Parteien als Notlösungen, als Mehrheitsbeschaffungsmaschinerien für Einzelpersonen – sitzt hier vielleicht die Wurzel der Politikverdrossenheit, die uns seit Jahren bescheinigt wird? Und sind wir also nicht etwa der Politik überdrüssig, sondern der Parteien, aller Parteien, weil es sie ideologisch ohnehin nicht mehr und ihre realpragmatischen Restbestände nur noch als ineinanderfließende Schemen gibt? Und bräuchten wir einfach nur ein paar neue Parteien, die – nach dem Vorbild Italiens – den ganzen Selbstverdauungsapparat des Zentrums von den Rändern her aufrollen würden: Freie Wählerschaften, Stattparteien, rosarote und, natürlich, grüne Panther, eine Partei der Kleinaktionäre und eine der Microsoftopfer und eine des...?
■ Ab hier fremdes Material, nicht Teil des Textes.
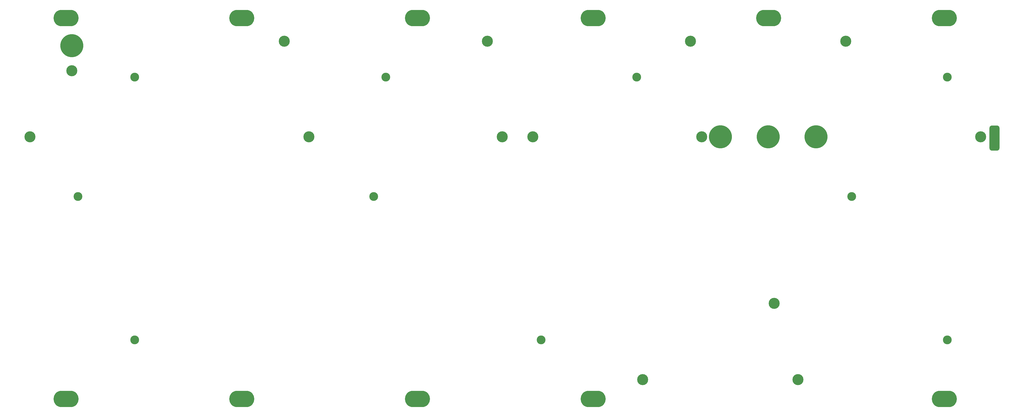
<source format=gbr>
%TF.GenerationSoftware,KiCad,Pcbnew,7.0.1*%
%TF.CreationDate,2023-03-27T00:20:16-04:00*%
%TF.ProjectId,3DP-FR4-hotswap-plate-ANSI,3344502d-4652-4342-9d68-6f7473776170,rev?*%
%TF.SameCoordinates,Original*%
%TF.FileFunction,Soldermask,Bot*%
%TF.FilePolarity,Negative*%
%FSLAX46Y46*%
G04 Gerber Fmt 4.6, Leading zero omitted, Abs format (unit mm)*
G04 Created by KiCad (PCBNEW 7.0.1) date 2023-03-27 00:20:16*
%MOMM*%
%LPD*%
G01*
G04 APERTURE LIST*
G04 Aperture macros list*
%AMRoundRect*
0 Rectangle with rounded corners*
0 $1 Rounding radius*
0 $2 $3 $4 $5 $6 $7 $8 $9 X,Y pos of 4 corners*
0 Add a 4 corners polygon primitive as box body*
4,1,4,$2,$3,$4,$5,$6,$7,$8,$9,$2,$3,0*
0 Add four circle primitives for the rounded corners*
1,1,$1+$1,$2,$3*
1,1,$1+$1,$4,$5*
1,1,$1+$1,$6,$7*
1,1,$1+$1,$8,$9*
0 Add four rect primitives between the rounded corners*
20,1,$1+$1,$2,$3,$4,$5,0*
20,1,$1+$1,$4,$5,$6,$7,0*
20,1,$1+$1,$6,$7,$8,$9,0*
20,1,$1+$1,$8,$9,$2,$3,0*%
G04 Aperture macros list end*
%ADD10O,10.000000X6.500000*%
%ADD11C,4.400000*%
%ADD12C,3.500000*%
%ADD13C,9.200000*%
%ADD14RoundRect,1.000000X1.000000X4.000000X-1.000000X4.000000X-1.000000X-4.000000X1.000000X-4.000000X0*%
G04 APERTURE END LIST*
D10*
%TO.C,H308*%
X93000000Y-157200000D03*
%TD*%
%TO.C,H306*%
X373000000Y-5375000D03*
%TD*%
D11*
%TO.C,H508*%
X276262300Y-52712500D03*
%TD*%
D12*
%TO.C,H206*%
X145613000Y-76525000D03*
%TD*%
%TO.C,H208*%
X50363000Y-133675000D03*
%TD*%
D10*
%TO.C,H311*%
X373000000Y-157200000D03*
%TD*%
D12*
%TO.C,H201*%
X50363000Y-28900000D03*
%TD*%
%TO.C,H207*%
X336113000Y-76525000D03*
%TD*%
D10*
%TO.C,H310*%
X233000000Y-157200000D03*
%TD*%
D13*
%TO.C,H102*%
X283725500Y-52712500D03*
%TD*%
D12*
%TO.C,H210*%
X374213000Y-133675000D03*
%TD*%
D13*
%TO.C,H104*%
X321825500Y-52712500D03*
%TD*%
D11*
%TO.C,H503*%
X109894250Y-14675000D03*
%TD*%
D10*
%TO.C,H304*%
X233000000Y-5375000D03*
%TD*%
%TO.C,H301*%
X23000000Y-5375000D03*
%TD*%
D11*
%TO.C,H512*%
X333731750Y-14675000D03*
%TD*%
%TO.C,H511*%
X305157000Y-119100000D03*
%TD*%
%TO.C,H101*%
X190856750Y-14675000D03*
%TD*%
D10*
%TO.C,H307*%
X23000000Y-157200000D03*
%TD*%
D11*
%TO.C,H506*%
X208963000Y-52712500D03*
%TD*%
%TO.C,H504*%
X119763000Y-52712500D03*
%TD*%
D10*
%TO.C,H303*%
X163000000Y-5375000D03*
%TD*%
D11*
%TO.C,H502*%
X25263000Y-26375000D03*
%TD*%
D12*
%TO.C,H203*%
X250388000Y-28900000D03*
%TD*%
D11*
%TO.C,H505*%
X196762300Y-52712500D03*
%TD*%
D12*
%TO.C,H202*%
X150375500Y-28900000D03*
%TD*%
%TO.C,H209*%
X212288000Y-133675000D03*
%TD*%
D13*
%TO.C,H513*%
X25263000Y-16375000D03*
%TD*%
D11*
%TO.C,H514*%
X314681750Y-149531112D03*
%TD*%
%TO.C,H507*%
X271819250Y-14675000D03*
%TD*%
D13*
%TO.C,H103*%
X302775500Y-52712500D03*
%TD*%
D10*
%TO.C,H302*%
X93000000Y-5375000D03*
%TD*%
D11*
%TO.C,H501*%
X8563000Y-52712500D03*
%TD*%
%TO.C,H510*%
X252769250Y-149531112D03*
%TD*%
%TO.C,H509*%
X387437000Y-52712500D03*
%TD*%
D10*
%TO.C,H305*%
X303000000Y-5375000D03*
%TD*%
D12*
%TO.C,H204*%
X374213000Y-28900000D03*
%TD*%
D10*
%TO.C,H309*%
X163000000Y-157200000D03*
%TD*%
D12*
%TO.C,H205*%
X27741125Y-76525000D03*
%TD*%
D14*
%TO.C,TP1*%
X393000000Y-53250000D03*
%TD*%
M02*

</source>
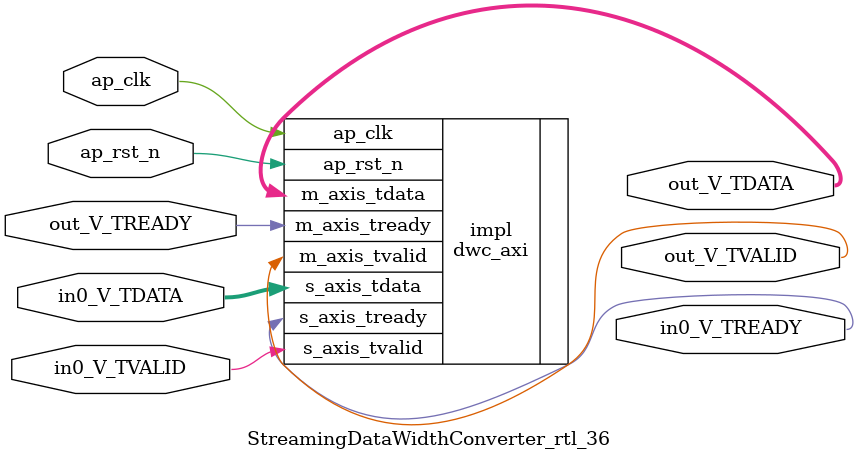
<source format=v>
/******************************************************************************
 * Copyright (C) 2023, Advanced Micro Devices, Inc.
 * All rights reserved.
 *
 * Redistribution and use in source and binary forms, with or without
 * modification, are permitted provided that the following conditions are met:
 *
 *  1. Redistributions of source code must retain the above copyright notice,
 *     this list of conditions and the following disclaimer.
 *
 *  2. Redistributions in binary form must reproduce the above copyright
 *     notice, this list of conditions and the following disclaimer in the
 *     documentation and/or other materials provided with the distribution.
 *
 *  3. Neither the name of the copyright holder nor the names of its
 *     contributors may be used to endorse or promote products derived from
 *     this software without specific prior written permission.
 *
 * THIS SOFTWARE IS PROVIDED BY THE COPYRIGHT HOLDERS AND CONTRIBUTORS "AS IS"
 * AND ANY EXPRESS OR IMPLIED WARRANTIES, INCLUDING, BUT NOT LIMITED TO,
 * THE IMPLIED WARRANTIES OF MERCHANTABILITY AND FITNESS FOR A PARTICULAR
 * PURPOSE ARE DISCLAIMED. IN NO EVENT SHALL THE COPYRIGHT HOLDER OR
 * CONTRIBUTORS BE LIABLE FOR ANY DIRECT, INDIRECT, INCIDENTAL, SPECIAL,
 * EXEMPLARY, OR CONSEQUENTIAL DAMAGES (INCLUDING, BUT NOT LIMITED TO,
 * PROCUREMENT OF SUBSTITUTE GOODS OR SERVICES; LOSS OF USE, DATA, OR PROFITS;
 * OR BUSINESS INTERRUPTION). HOWEVER CAUSED AND ON ANY THEORY OF LIABILITY,
 * WHETHER IN CONTRACT, STRICT LIABILITY, OR TORT (INCLUDING NEGLIGENCE OR
 * OTHERWISE) ARISING IN ANY WAY OUT OF THE USE OF THIS SOFTWARE, EVEN IF
 * ADVISED OF THE POSSIBILITY OF SUCH DAMAGE.
 *****************************************************************************/

module StreamingDataWidthConverter_rtl_36 #(
	parameter  IBITS = 320,
	parameter  OBITS = 5,

	parameter  AXI_IBITS = (IBITS+7)/8 * 8,
	parameter  AXI_OBITS = (OBITS+7)/8 * 8
)(
	//- Global Control ------------------
	(* X_INTERFACE_INFO = "xilinx.com:signal:clock:1.0 ap_clk CLK" *)
	(* X_INTERFACE_PARAMETER = "ASSOCIATED_BUSIF in0_V:out_V, ASSOCIATED_RESET ap_rst_n" *)
	input	ap_clk,
	(* X_INTERFACE_PARAMETER = "POLARITY ACTIVE_LOW" *)
	input	ap_rst_n,

	//- AXI Stream - Input --------------
	output	in0_V_TREADY,
	input	in0_V_TVALID,
	input	[AXI_IBITS-1:0]  in0_V_TDATA,

	//- AXI Stream - Output -------------
	input	out_V_TREADY,
	output	out_V_TVALID,
	output	[AXI_OBITS-1:0]  out_V_TDATA
);

	dwc_axi #(
		.IBITS(IBITS),
		.OBITS(OBITS)
	) impl (
		.ap_clk(ap_clk),
		.ap_rst_n(ap_rst_n),
		.s_axis_tready(in0_V_TREADY),
		.s_axis_tvalid(in0_V_TVALID),
		.s_axis_tdata(in0_V_TDATA),
		.m_axis_tready(out_V_TREADY),
		.m_axis_tvalid(out_V_TVALID),
		.m_axis_tdata(out_V_TDATA)
	);

endmodule

</source>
Nein, das Parteiensystem als Ganzes hat keine Zukunft mehr, weder ein personeller Verjüngungsprozeß kann hier dauerhaft helfen noch eine neue Partei, die innerhalb weniger Jahre vom System der Fraktionsdemokratie ausgezehrt und damit ebendort wäre, wo die alten Parteien schon heftig sind: im Auge des Hurrikans. Nein, wir leben in wirbelstürmischen Zeiten, am Ende jeglicher gewachsenen Verwurzelung, am Beginn einer hypertransparenten Unübersichtlichkeit und einer sehr prinzipiellen Vereinzelung – die relevanten Themen werden in zunehmendem Maße von relevanten einzelnen besetzt, die bei all dem einen gewissen Überblick behalten oder jedenfalls so tun, und deshalb täte's dringend not, diese einzelnen auch wieder stärker in staatspolitische Strukturen einzubinden: Um wirklich Bewegung in unsere Politik zu bringen, brauchen wir nicht nur ein paar versprengte „Quereinsteiger“, deren sich die SPD aus Mangel an eigenen Glanzlichtern versichert hat, sondern ein Wahlrecht, das uns erlaubt, (mit der Zweitstimme) Parteien oder Personen zu wählen – letztere nämlich als Einzelpersonen und nicht als Apparatschiks irgendeines obsoleten schwarzen, gelben, roten, grünen, grauen Dachverbands.

Mag sein, daß solch ein „optionales“ Persönlichkeitswahlrecht (dessen erste Vorstufe mit der Schröder-Wahl im übrigen bereits gezündet wurde) zunächst einmal zu einer allgemeinen inner- wie außerparlamentarischen Verwirrung führt, mag sein. Für einen wie mich freilich, dem's schon an der Uni – umkreist von gschaftlhuberischen Flugblattwedlern, Megaphontrötern, Solidaritätsbekundern, Demonstrationären, Dauerbetroffnen – eine Selbstverständlichkeit gewesen, nicht dazugehören zu wollen, nirgendwo dazugehören zu wollen, für unsre ganze Generation an Flugblattignorierern, Nichtdemonstrierern und notorischen Wechselwählern (und für den Rest der Unter-Fünfzigjährigen wohl auch) wäre's sicher erlösend, wenn wir von der Zwangsverpflichtung auf Parteien entbunden würden und versuchsweise mal eine kunterbunte Mischung an direktdemokratischen „Volksvertretern“ wählen dürften: Joschka Fischer als Kanzler, Gregor Gysi als Außenminister, Guido Westerwelle als Minister für Frauen und Gedöns, Robert Gernhardt als Bundespräsidenten – ob solchen Querverbindungen nicht eine ganz neue Schubkraft innenwohnen könnte?

Wobei wir endlich wieder bei einer Utopie wären, der Utopie nämlich, daß sich unser Demokratieverständnis auf diese Weise gegen den weitverbreiteten Wunsch nach einem neuen „starken Mann“ verteidigen ließe: durch eine Vielzahl an starken Einzelgängern, deren Wählbarkeit gerade darin läge, nicht vorab auf irgendwelche Programme und Doktrin festgelegt zu sein. Und hier wären wir auch wieder bei den Grünen, jedenfalls bei den Grünen, die sie vor ihrer Verkrustung zur Partei einmal waren und die sie nach dem Zerfall der alten parteidemokratischen Strukturen vielleicht auch wieder werden könnten: eine glaubwürdige Bewegung derer, die stark genug sind, für sich selbst zu stehen.